Nearly 70 percent of Massachusetts high school graduates in the Class of 2017 enrolled in college. Five years later, college-going is down to 60 percent. Education leaders are worried

reports Kirk Carapezza for WGBH.


After World War II, the GI Bill put college in reach for veterans.

In Tennessee, less than 53 percent of high school graduates went on to college last year, down 11 percentage points since 2017.


It's happening all over the country: Fewer high school graduates are giving college a try. In particular, lower-income and lower-scoring students are less likely to enroll in community college. These are the students least likely to complete a certificate or degree. Some colleges are offering free tuition to raise enrollment.


The college blahs started before the pandemic, writes Hechinger's Jon Marcus. There were "two and a half million fewer students at colleges and universities by the time that Covid set in than there were in 2012. Another million and a half have disappeared since then."


Surveys and focus groups find "widespread and fast-growing skepticism about the value of a degree, impatience with the time it takes to get one and costs that have finally exceeded many people’s ability or willingness to pay."

Fewer than one in three adults now say a degree is worth the cost, according to a survey by the Strada Education Network.

WHAT YOU ARE ASKED TO DO
Reproduce the entire passage on declining college enrollment, keeping every word and line unchanged.

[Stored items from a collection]
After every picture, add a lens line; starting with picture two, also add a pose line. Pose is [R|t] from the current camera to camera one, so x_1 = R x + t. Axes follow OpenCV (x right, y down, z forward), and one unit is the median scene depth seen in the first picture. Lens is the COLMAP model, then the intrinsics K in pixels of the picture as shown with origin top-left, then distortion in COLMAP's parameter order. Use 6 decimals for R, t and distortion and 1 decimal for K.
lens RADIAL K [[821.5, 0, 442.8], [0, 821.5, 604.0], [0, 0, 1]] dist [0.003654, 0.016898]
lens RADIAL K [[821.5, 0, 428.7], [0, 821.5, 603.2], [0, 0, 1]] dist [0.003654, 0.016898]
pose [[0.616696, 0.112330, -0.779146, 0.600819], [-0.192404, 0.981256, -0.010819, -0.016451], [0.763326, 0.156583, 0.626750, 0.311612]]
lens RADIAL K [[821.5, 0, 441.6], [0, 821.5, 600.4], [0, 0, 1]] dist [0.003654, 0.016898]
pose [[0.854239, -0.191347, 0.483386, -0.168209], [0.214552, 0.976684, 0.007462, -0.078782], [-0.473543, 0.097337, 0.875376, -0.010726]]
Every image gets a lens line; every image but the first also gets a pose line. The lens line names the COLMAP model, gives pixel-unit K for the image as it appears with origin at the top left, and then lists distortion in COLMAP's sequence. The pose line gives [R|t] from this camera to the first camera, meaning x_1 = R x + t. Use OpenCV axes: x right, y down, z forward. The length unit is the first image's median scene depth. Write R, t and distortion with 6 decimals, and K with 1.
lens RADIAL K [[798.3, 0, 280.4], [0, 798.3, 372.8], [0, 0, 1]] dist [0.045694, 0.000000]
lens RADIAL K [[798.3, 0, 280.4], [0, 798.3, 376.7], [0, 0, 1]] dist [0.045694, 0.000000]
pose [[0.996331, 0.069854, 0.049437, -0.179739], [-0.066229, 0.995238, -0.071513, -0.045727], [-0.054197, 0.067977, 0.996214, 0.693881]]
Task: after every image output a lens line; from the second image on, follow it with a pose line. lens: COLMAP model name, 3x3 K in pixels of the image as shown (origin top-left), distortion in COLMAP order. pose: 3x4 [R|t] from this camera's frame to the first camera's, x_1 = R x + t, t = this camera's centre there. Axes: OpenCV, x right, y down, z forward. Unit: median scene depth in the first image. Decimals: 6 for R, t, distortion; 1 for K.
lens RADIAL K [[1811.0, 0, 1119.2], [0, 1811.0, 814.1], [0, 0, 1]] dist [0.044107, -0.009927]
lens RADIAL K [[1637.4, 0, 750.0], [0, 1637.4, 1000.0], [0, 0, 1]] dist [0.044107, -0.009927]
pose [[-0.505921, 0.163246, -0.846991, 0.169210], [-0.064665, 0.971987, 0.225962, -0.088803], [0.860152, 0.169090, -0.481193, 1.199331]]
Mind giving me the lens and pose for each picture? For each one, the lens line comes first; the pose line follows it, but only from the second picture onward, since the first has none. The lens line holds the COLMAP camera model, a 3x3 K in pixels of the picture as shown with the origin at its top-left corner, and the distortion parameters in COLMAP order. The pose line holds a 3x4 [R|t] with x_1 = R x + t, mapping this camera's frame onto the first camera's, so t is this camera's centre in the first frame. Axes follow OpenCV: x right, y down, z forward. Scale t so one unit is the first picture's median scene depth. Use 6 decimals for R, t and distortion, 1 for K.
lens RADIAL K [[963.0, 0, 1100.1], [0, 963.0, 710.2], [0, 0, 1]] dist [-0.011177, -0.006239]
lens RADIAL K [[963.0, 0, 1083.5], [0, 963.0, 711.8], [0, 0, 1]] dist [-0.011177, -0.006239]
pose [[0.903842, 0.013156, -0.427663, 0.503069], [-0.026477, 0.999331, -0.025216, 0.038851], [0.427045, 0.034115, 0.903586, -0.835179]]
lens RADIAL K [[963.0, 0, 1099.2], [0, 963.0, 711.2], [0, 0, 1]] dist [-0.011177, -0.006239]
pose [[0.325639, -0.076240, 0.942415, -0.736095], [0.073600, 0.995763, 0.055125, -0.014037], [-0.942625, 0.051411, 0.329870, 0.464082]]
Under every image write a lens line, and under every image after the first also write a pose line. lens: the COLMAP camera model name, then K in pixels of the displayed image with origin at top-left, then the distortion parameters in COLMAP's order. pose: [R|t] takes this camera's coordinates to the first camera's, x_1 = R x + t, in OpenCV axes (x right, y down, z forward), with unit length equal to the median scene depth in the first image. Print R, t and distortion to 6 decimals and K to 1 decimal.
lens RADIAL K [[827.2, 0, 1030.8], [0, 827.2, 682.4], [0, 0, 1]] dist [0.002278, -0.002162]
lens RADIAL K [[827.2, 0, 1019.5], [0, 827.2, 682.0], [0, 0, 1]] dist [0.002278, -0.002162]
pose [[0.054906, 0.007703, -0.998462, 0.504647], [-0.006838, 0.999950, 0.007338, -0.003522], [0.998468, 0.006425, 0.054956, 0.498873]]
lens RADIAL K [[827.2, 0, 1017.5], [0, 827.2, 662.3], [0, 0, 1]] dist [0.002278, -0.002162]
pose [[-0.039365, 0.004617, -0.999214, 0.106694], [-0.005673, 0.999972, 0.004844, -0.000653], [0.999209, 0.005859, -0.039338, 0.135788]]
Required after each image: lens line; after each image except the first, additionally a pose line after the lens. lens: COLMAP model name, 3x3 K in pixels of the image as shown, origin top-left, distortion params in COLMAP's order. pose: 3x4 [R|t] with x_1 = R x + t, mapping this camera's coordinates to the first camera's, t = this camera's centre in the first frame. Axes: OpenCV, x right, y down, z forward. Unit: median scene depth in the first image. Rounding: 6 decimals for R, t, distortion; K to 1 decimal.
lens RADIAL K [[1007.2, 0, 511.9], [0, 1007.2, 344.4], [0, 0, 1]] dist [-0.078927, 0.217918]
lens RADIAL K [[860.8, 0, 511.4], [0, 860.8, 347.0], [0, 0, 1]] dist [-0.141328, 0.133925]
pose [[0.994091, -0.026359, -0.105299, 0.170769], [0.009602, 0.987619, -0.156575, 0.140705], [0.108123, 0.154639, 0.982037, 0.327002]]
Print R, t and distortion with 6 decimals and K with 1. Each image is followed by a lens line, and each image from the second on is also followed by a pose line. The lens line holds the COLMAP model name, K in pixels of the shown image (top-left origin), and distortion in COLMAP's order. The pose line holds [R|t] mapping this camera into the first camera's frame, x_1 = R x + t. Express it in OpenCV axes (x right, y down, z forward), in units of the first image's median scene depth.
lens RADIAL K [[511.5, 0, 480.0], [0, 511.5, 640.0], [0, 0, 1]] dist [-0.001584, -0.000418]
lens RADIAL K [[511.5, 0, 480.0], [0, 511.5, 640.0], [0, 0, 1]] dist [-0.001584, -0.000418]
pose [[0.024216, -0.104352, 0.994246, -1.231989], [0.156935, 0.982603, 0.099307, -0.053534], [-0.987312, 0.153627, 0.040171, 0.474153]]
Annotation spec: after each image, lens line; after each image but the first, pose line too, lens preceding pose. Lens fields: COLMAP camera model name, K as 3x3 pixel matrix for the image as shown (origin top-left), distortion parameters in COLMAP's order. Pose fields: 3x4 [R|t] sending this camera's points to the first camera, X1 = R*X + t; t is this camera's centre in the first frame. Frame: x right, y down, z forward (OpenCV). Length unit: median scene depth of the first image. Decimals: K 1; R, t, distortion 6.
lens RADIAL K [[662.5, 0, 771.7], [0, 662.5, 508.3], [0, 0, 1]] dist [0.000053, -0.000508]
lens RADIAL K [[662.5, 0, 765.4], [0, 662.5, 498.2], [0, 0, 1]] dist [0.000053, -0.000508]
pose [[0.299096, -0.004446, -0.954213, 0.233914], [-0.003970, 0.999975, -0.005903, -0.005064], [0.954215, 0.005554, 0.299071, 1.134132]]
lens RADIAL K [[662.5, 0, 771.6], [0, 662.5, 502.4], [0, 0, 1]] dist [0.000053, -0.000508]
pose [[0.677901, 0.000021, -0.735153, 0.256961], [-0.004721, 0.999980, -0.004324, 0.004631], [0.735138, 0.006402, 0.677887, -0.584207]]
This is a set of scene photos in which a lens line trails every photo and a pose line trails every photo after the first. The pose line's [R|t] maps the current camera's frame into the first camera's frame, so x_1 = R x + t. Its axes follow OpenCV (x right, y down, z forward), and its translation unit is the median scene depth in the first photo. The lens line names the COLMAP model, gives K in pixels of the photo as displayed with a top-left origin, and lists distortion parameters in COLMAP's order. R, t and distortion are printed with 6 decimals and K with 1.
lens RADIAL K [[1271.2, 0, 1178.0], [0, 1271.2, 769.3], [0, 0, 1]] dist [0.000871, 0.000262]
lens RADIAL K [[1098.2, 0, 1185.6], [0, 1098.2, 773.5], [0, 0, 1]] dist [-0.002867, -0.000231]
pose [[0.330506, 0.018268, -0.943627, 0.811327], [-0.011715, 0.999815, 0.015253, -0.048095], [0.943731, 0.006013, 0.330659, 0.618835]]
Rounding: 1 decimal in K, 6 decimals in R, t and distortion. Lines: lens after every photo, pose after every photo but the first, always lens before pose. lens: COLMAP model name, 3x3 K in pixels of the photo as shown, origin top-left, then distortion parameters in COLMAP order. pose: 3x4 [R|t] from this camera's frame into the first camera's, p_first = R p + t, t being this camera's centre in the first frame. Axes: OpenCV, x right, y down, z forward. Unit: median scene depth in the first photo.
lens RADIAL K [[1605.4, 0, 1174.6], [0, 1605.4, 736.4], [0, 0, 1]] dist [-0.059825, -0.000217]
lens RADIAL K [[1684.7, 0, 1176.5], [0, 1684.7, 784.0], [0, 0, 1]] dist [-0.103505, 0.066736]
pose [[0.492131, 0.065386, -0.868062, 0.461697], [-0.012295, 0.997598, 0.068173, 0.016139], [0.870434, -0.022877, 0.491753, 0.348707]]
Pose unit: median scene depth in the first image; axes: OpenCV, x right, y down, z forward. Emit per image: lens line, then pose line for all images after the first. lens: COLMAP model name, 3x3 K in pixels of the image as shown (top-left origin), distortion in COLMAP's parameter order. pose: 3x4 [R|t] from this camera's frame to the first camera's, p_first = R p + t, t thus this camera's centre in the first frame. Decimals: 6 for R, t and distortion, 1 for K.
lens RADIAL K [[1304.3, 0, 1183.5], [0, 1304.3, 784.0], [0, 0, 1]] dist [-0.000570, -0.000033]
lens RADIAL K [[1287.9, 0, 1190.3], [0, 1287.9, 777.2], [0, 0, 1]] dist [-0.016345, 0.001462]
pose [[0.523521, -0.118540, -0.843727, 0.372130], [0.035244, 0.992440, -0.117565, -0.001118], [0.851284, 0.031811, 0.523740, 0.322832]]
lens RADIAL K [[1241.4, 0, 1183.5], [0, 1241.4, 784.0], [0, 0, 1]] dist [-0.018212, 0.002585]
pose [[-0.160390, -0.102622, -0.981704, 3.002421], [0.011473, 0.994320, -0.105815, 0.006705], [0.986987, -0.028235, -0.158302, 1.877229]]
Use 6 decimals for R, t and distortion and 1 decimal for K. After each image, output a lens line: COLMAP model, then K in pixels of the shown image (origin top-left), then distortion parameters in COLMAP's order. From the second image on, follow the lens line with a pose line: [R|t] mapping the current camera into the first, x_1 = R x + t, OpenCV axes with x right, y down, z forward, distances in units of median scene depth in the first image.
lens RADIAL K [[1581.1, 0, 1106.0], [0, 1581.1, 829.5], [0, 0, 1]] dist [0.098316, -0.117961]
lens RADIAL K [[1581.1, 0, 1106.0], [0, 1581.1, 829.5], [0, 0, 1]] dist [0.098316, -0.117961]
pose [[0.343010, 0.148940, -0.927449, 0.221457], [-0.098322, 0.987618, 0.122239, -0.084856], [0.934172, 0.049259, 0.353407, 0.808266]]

EXERCISE ANSWER
Nearly 70 percent of Massachusetts high school graduates in the Class of 2017 enrolled in college. Five years later, college-going is down to 60 percent. Education leaders are worried

reports Kirk Carapezza for WGBH.


After World War II, the GI Bill put college in reach for veterans.

In Tennessee, less than 53 percent of high school graduates went on to college last year, down 11 percentage points since 2017.


It's happening all over the country: Fewer high school graduates are giving college a try. In particular, lower-income and lower-scoring students are less likely to enroll in community college. These are the students least likely to complete a certificate or degree. Some colleges are offering free tuition to raise enrollment.


The college blahs started before the pandemic, writes Hechinger's Jon Marcus. There were "two and a half million fewer students at colleges and universities by the time that Covid set in than there were in 2012. Another million and a half have disappeared since then."


Surveys and focus groups find "widespread and fast-growing skepticism about the value of a degree, impatience with the time it takes to get one and costs that have finally exceeded many people’s ability or willingness to pay."

Fewer than one in three adults now say a degree is worth the cost, according to a survey by the Strada Education Network.